_What you will do_
1 - In the multithreaded random number generator article, start at the passage containing "In Practical Random" and stop after "random number generators.", then rewrite it with "large gap" swapped for "wide gap".
2 - Answer these about the multithreaded random number generator article:
(a) Which issue of Dr. Dobb's Digest carried it?
(b) What do the threads flip to produce a random value?
(c) What two external sources are given as examples for the second form of generator?

_Excerpt to read_
■ ■ ■ ■ ■

Dr. Dobb's Digest May 2009

LibMTPRNG: A Multithreaded Pseudo Random Number Generator

A library that uses threads to generate pseudo-random values

By Matthew Davis and Sameer Niphadkar

The authors can be contacted at mdavig@gmu.edu and sniphadk@gmu.edu, respectively.

Random number generation (RNG) is an important and desired property for any Monte Carlo simulation or cryptography application. The strength of such systems depend on the appearance of randomness amongst a desired set of generated numbers. Since the random numbers required are often in high orders of magnitude, computer-based systems for RNG are widely used. However, these systems often fall short of the goal in producing an apparent patternless stream of values, even though they still might meet some statistical tests for fitness. Such fitness tests are used to analyze the randomness of numbers to ensure that the values are void of any discernible patterns. The numerous applications of randomness have led to many different methods of generating random data. These methods vary regarding the fitness, or how unpredictable/statistically random their generated values appear, and how quickly the values can be created.

In Practical Random Number Generation in Software, John Viega demonstrated that there is a large gap between the theory and practice for random number generation and proposed various solutions to the real world pseudo-RNGs (PRNG). Here we reference all random number generators as being RNG and do not try to further qualify them into being pseudo versus non-pseudo random number generators.

In this article we present the idea of using threaded concurrent systems for seedless random number generation. The motivation comes from the notion that each thread executes independently of its concurrent brethren, spawned by a single parent process. These threads are responsible for flipping the bits of a block of memory which is then used as a random value.

Broadly speaking, there are two forms of random number generators:

Generators that rely on mathematical algorithms, such as linear congruential generators. They are often provided via a specific platform's implementation of the Standard C99 rand() routine.
Generators that derive their pseudo-random values from external or seemingly random sources, such as radio waves or motions of the mouse.

■ ■ ■ ■ ■

_Supplied data_
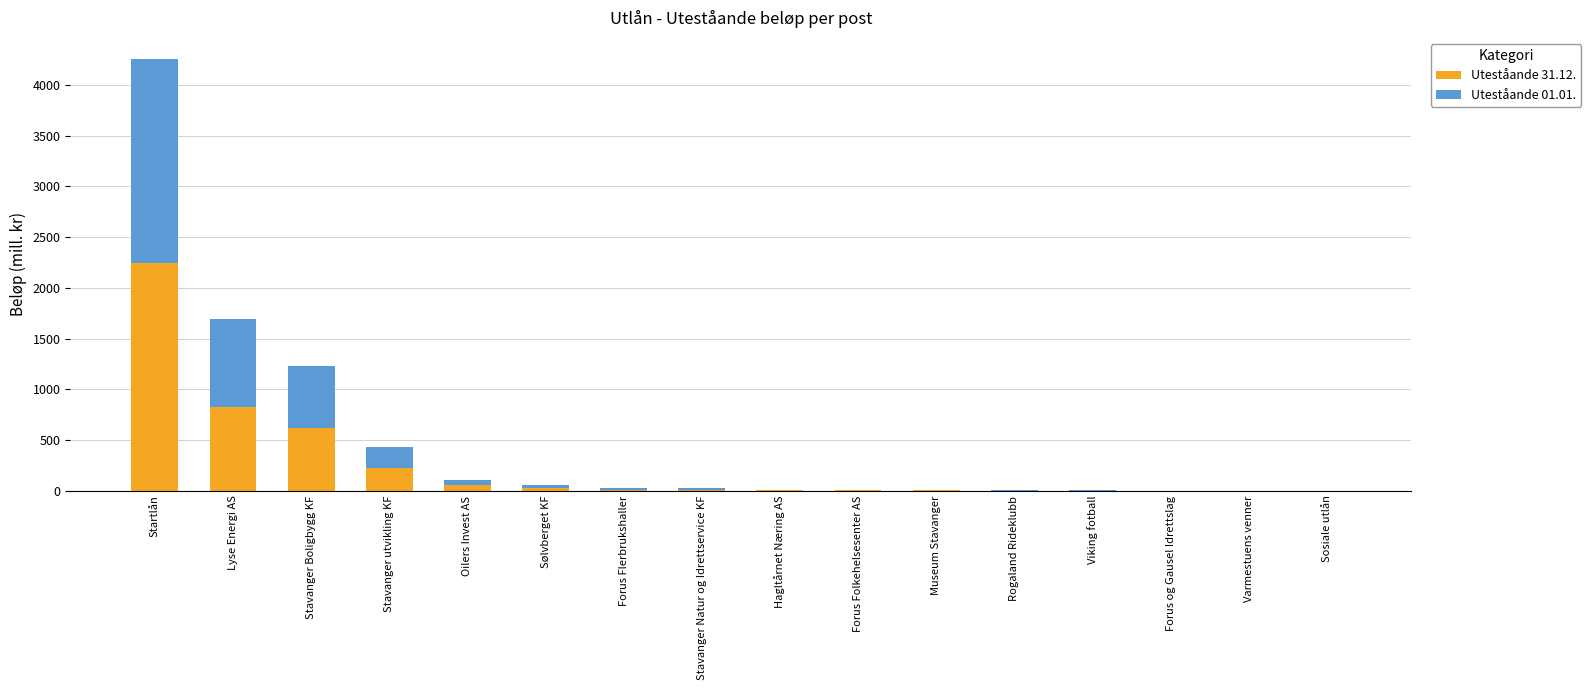

What is the sum of all Uteståande 31.12. values?

4040.3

■ ■ ■ ■ ■

_Answers to this exercise_
1 -
In Practical Random Number Generation in Software, John Viega demonstrated that there is a wide gap between the theory and practice for random number generation and proposed various solutions to the real world pseudo-RNGs (PRNG). Here we reference all random number generators as being RNG and do not try to further qualify them into being pseudo versus non-pseudo random number generators.

2 -
(a) May 2009
(b) The bits of a block of memory
(c) Radio waves and motions of the mouse